It is precisely the role of bystanders that is the focus of Eren’s research. Introduced to the region of Van as a guide for European tourists in his late teens and early twenties, Eren became intrigued by the ruins of the Armenian churches and monasteries in the region. A center of Armenian intellectual and political life, the city and province of Van were unique in the Ottoman Empire in having a majority Armenian population. The providence is also in the heartland of Kurdistan and Kurds undoubtedly played a role in the genocide. Through interviews with Kurds both in Van and Istanbul Eren wanted to look at how Kurds remember the Armenian Genocide. While Kurdish mayors have been active in restoring Armenian religious sites and acknowledging the genocide, Eren found that the most common frame for this past is what he labels as the “instrumentalization thesis.” The instrumentation thesis posits that Kurds were manipulated by Turkish authorities and Kurdish elites into participating in the genocide. Moreover, betrayed by their supposed Turkish allies it was the Kurds who later suffered from both Turkish violence and the legacy of a region impoverished by the erasure of a once wealthy Armenian population. Rather than working through the difficult memories of the genocide, what Eren realized was that the Armenian Genocide offered a entry point and a means for Kurds to talk about their own experiences of victimization.

**Provided data**
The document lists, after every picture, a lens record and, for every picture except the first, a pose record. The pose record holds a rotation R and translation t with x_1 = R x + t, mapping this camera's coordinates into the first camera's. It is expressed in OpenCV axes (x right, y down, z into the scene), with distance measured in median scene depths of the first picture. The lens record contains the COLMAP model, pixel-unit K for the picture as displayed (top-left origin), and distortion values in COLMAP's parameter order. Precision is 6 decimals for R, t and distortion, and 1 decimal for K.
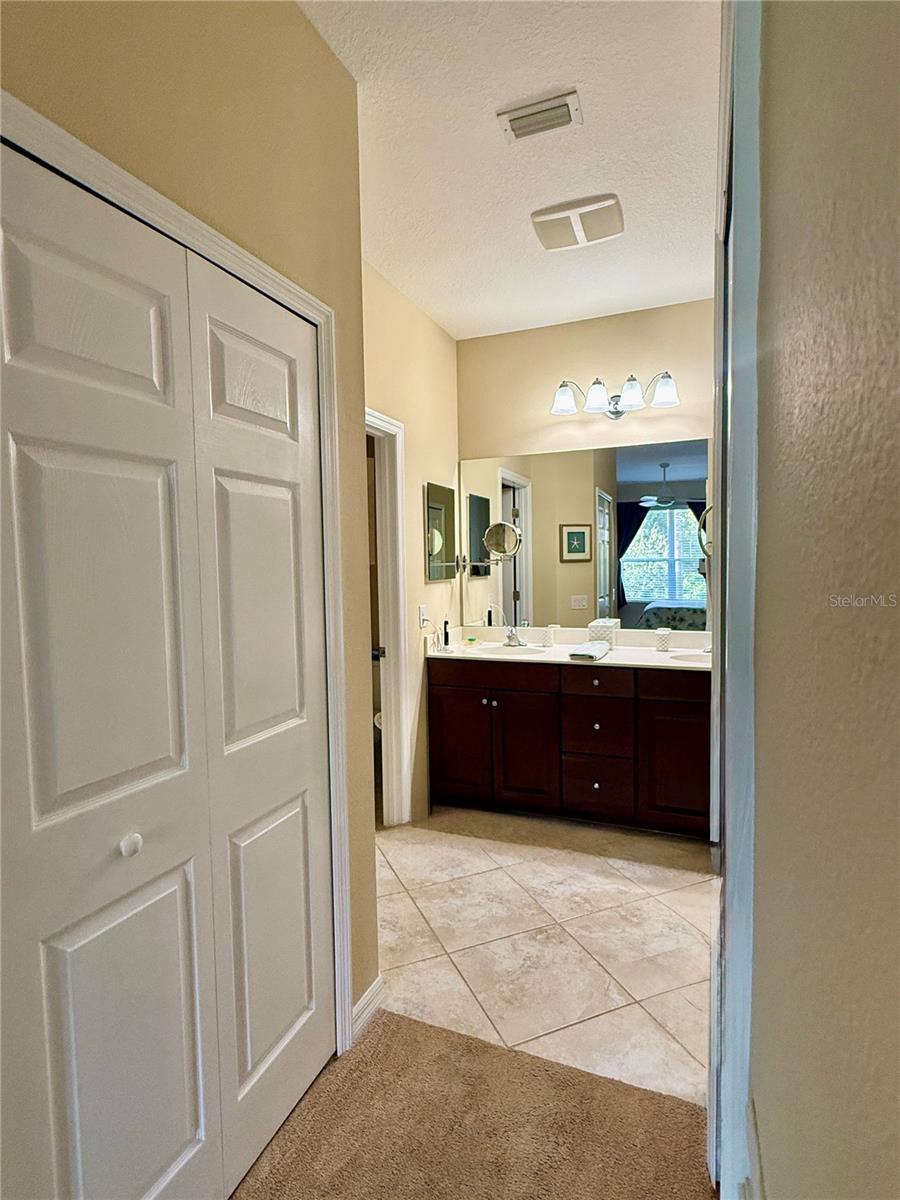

**Directions**
Carry on the passage on Kurdish memory of the Armenian Genocide, picking up after its final sentence. The lines have no connection to the passage on Kurdish memory of the Armenian Genocide.

**Response to the task**
Eren’s original research plans to conduct interviews in the areas around Van were cut short by the failed July 2016 coup and the resumption of fighting in Kurdistan. When asked whether exhibitions like Bizzat Hallediniz or Left Over would be possible today he was somewhat ambivalent. On the one he noted that many of the Kurdish mayors who had taken progressive positions toward the remains and history of the Armenian past had been swept up in the post coup arrests and were now in jail. It was difficult for him to imagine how these kinds of exhibitions would be possible in the current political context. On the other hand, he asserted that the example and tools used by civil society to confront the past still remain in Turkey and it is still possible to take up the history of the country’s violence past.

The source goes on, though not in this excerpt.